Como os confrontos acontecem somente em fevereiro e março, o prognóstico antecipado não tem acurácia. Desempenhos próximos certamente terão desdobramentos para a Liga dos Campeões, e nem mesmo temos possíveis desfalques para as pernas - como o Bayern de Munique, que aguarda as recuperações de Manuel Neuer e Thiago para a decisão da vaga em Istanbul.


Os próprios calendários são bem complicados para a eliminatória, diferente da sequência juventina na temporada passada, quando enfrentou Palermo, Empoli, Chievo e Pescara antes e durante os jogos contra Porto e Barcelona. A Senhora encara Fiorentina, Torino, Atalanta e Lazio no período de datas continentais; os Spurs têm os clássicos contra Liverpool, Manchester United e Arsenal mo que antecede o jogo inicial em Turim.


O Tottenham tem alternado esquemas com dois ou três zagueiros (dependendo da forma física de Toby Alderweireld), mas a certeza é que Harry Kane jogará à frente de Christian Eriksen e mais dois. O jogo fluído dos Spurs tem sido o grande diferencial da equipe que terminou a fase de grupos com saldo de 11 gols contra Real Madrid, Borussia Dortmund e Apoel mesmo que, no campeonato nacional, tenha conquistado derrotas frente a Leicester, Chelsea, United e Arsenal.

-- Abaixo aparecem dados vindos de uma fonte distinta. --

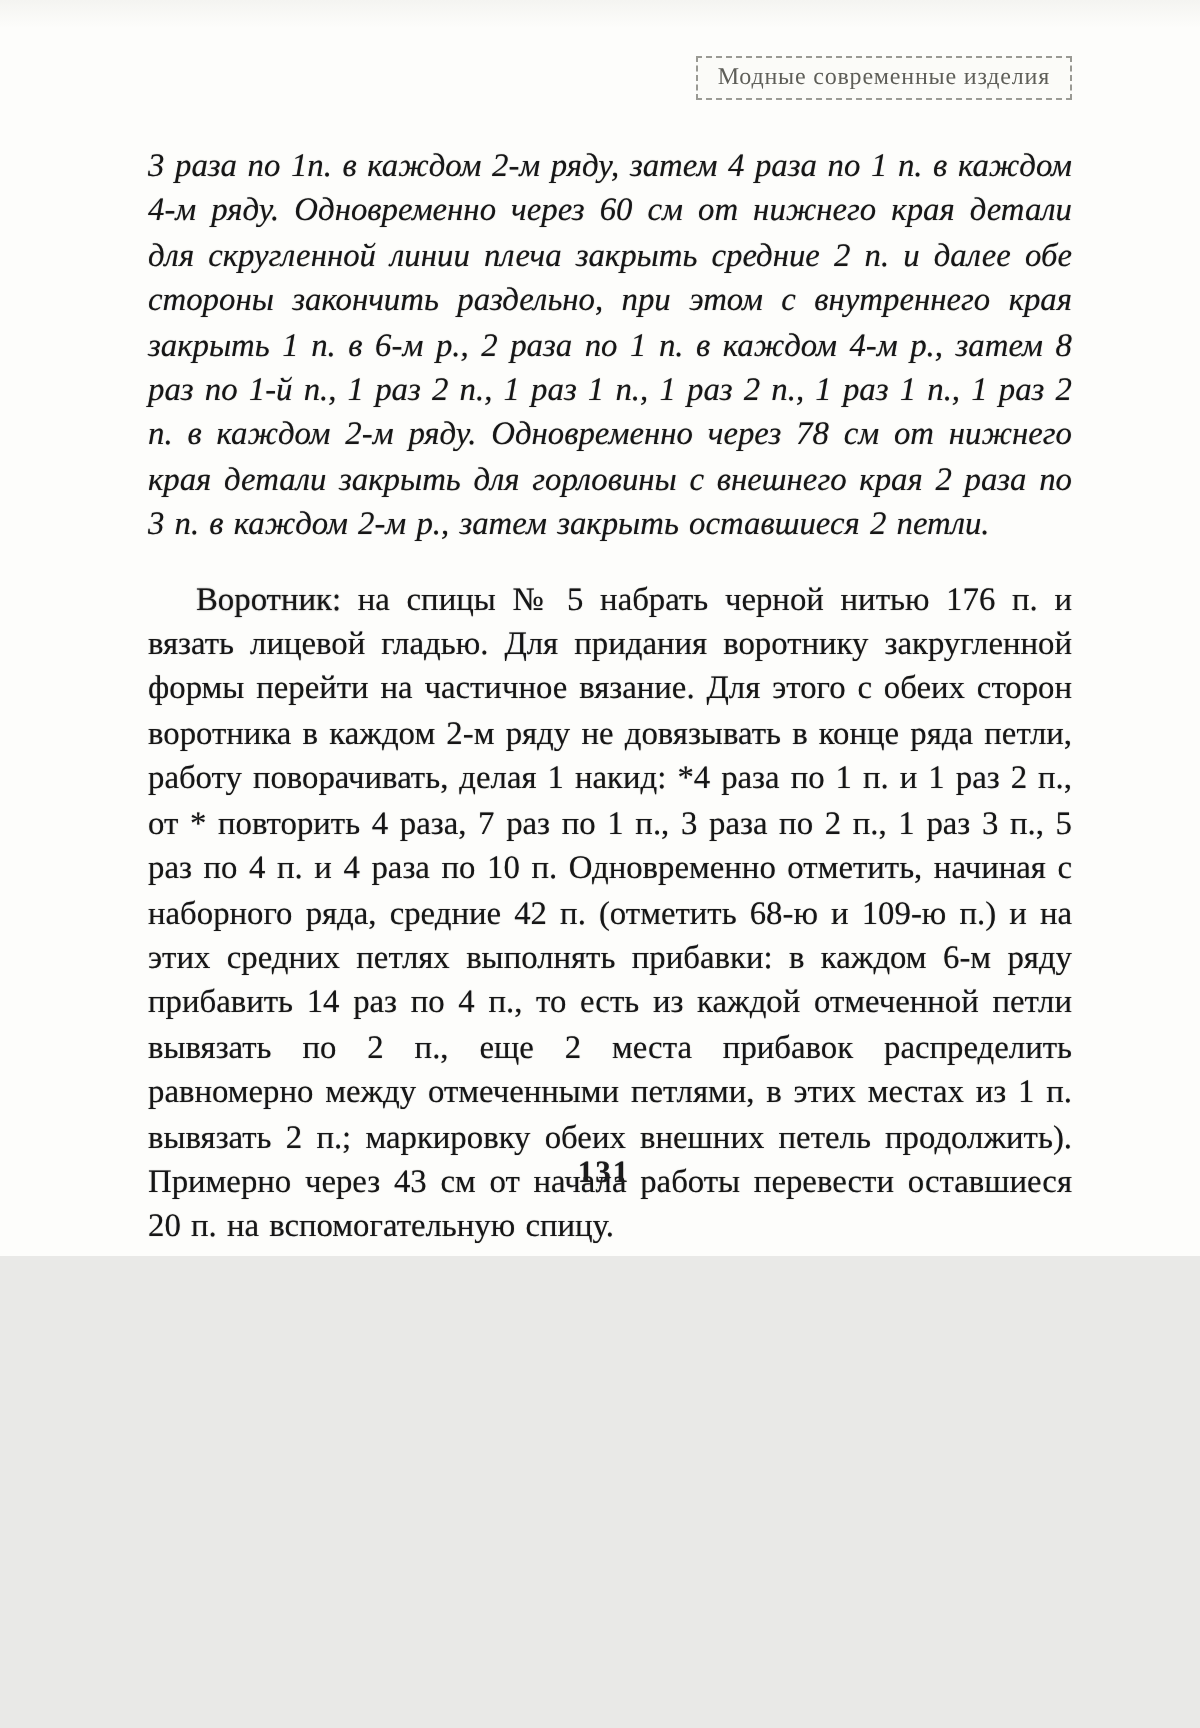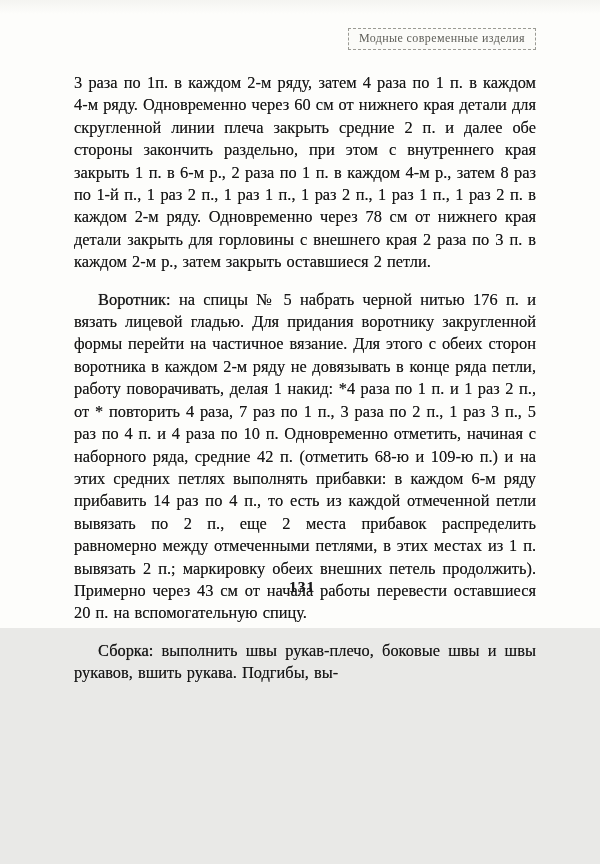"3 раза по 1п. в" .para.no-indent { font-style: none -> italic }
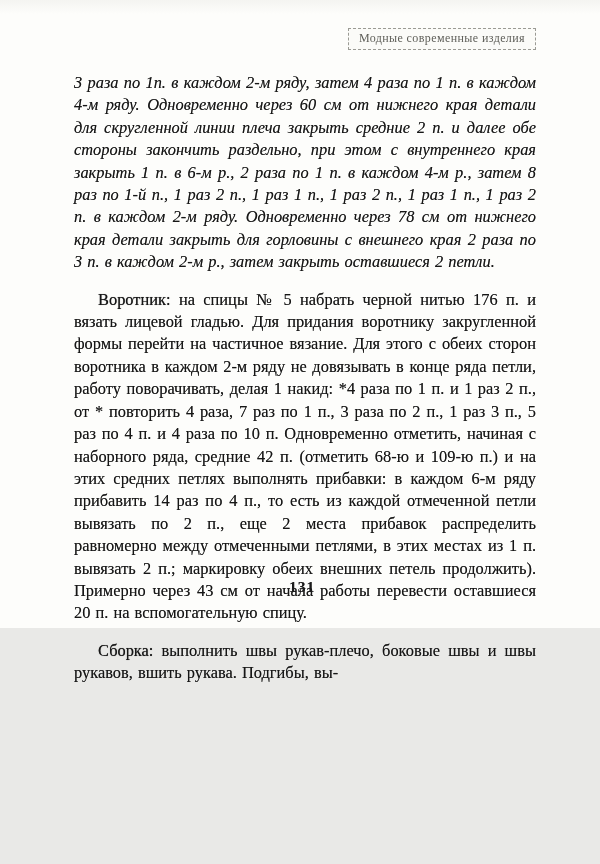"Сборка: выполнить швы рукав-плечо," p.para { html: <p><span>Сборка:</span><span> выполнить швы рукав-плечо, боковые швы и швы рукавов, вшить рукава. Подгибы, вы-</span></p> -> none }
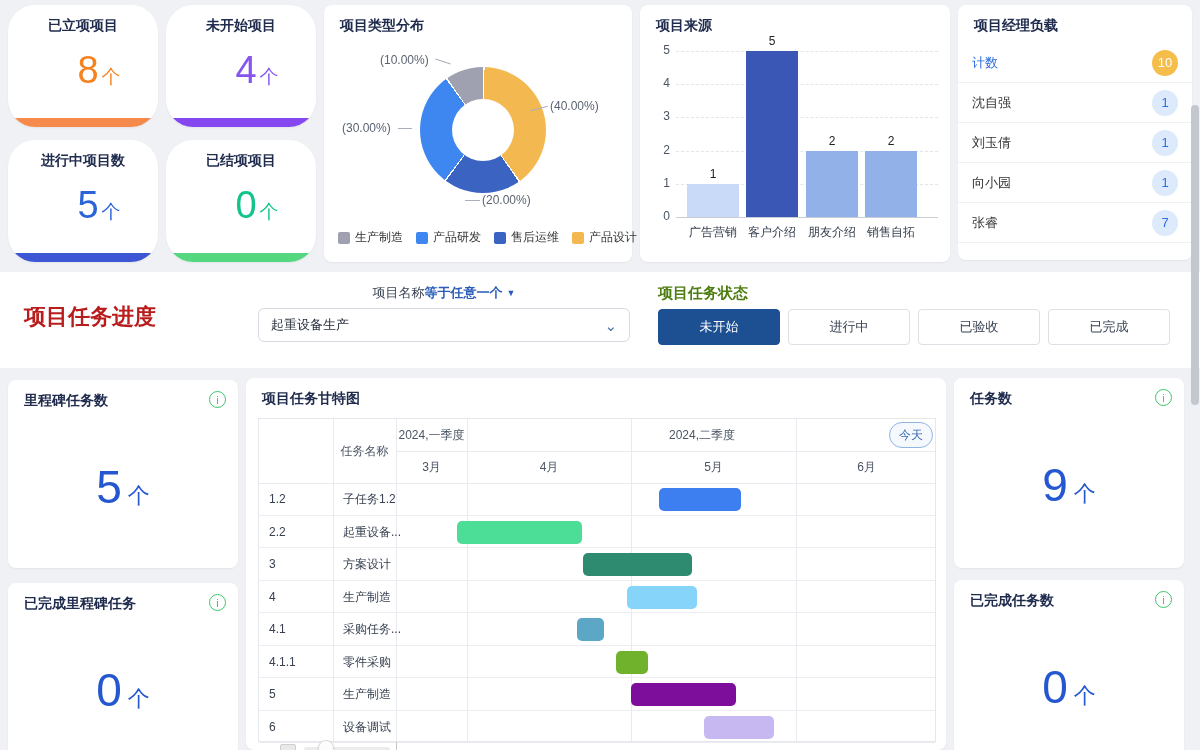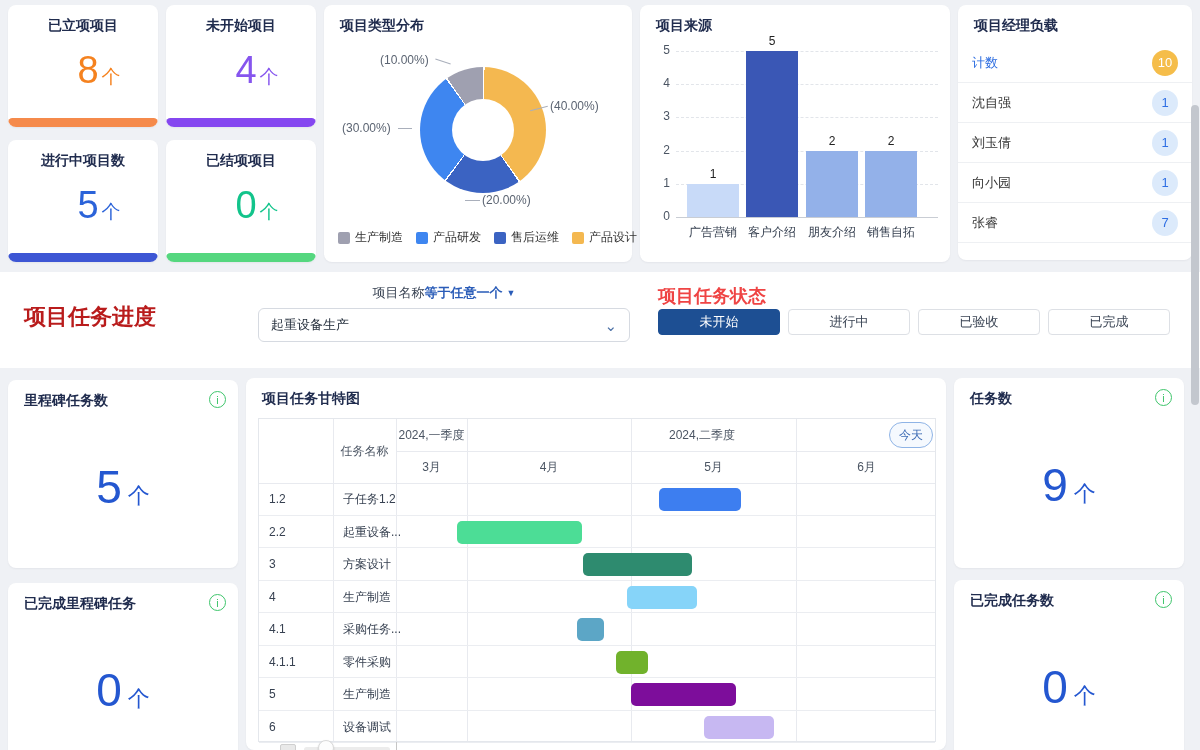"已立项项目" .kpi { border-radius: none -> 27px }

O trabalho dos jogadores de criação da Juventus, creio, serão imprescindíveis no Piemonte e em Londres. Para isso, os laterais do time italiano têm de estar no pico do desempenho: Alex Sandro precisa superar sua grande atuação (contra o Olympiakos) para derrubar um dos melhores assistentes do país (e também um defensor ruim), Kieran Trippier; e Mattia De Sciglio tem de se preocupar com Danny Rose pelo outro lado – seria melhor se Ben Davies jogasse, visto que ataca mal. Aliás, a performance da equipe sem Paulo Dybala contra a Inter mostrou que a Juve têm oportunidades e respostas para se adaptar a diferentes propostas.



Pesa o retrospecto da Juve contra ingleses no mata-mata da principal competição da Europa (e olha que nem estamos falando da vergonha passada contra o Fulham em 2009-10). Quando o bianconero conseguiu eliminar um britânico, chegou à final – mas isso não acontece desde a Copa dos Campeões de 1984. O histórico de Massimiliano Allegri na fase de oitavas também vale nota: sempre intercalou avanços com eliminações. Está na hora de mudar a página.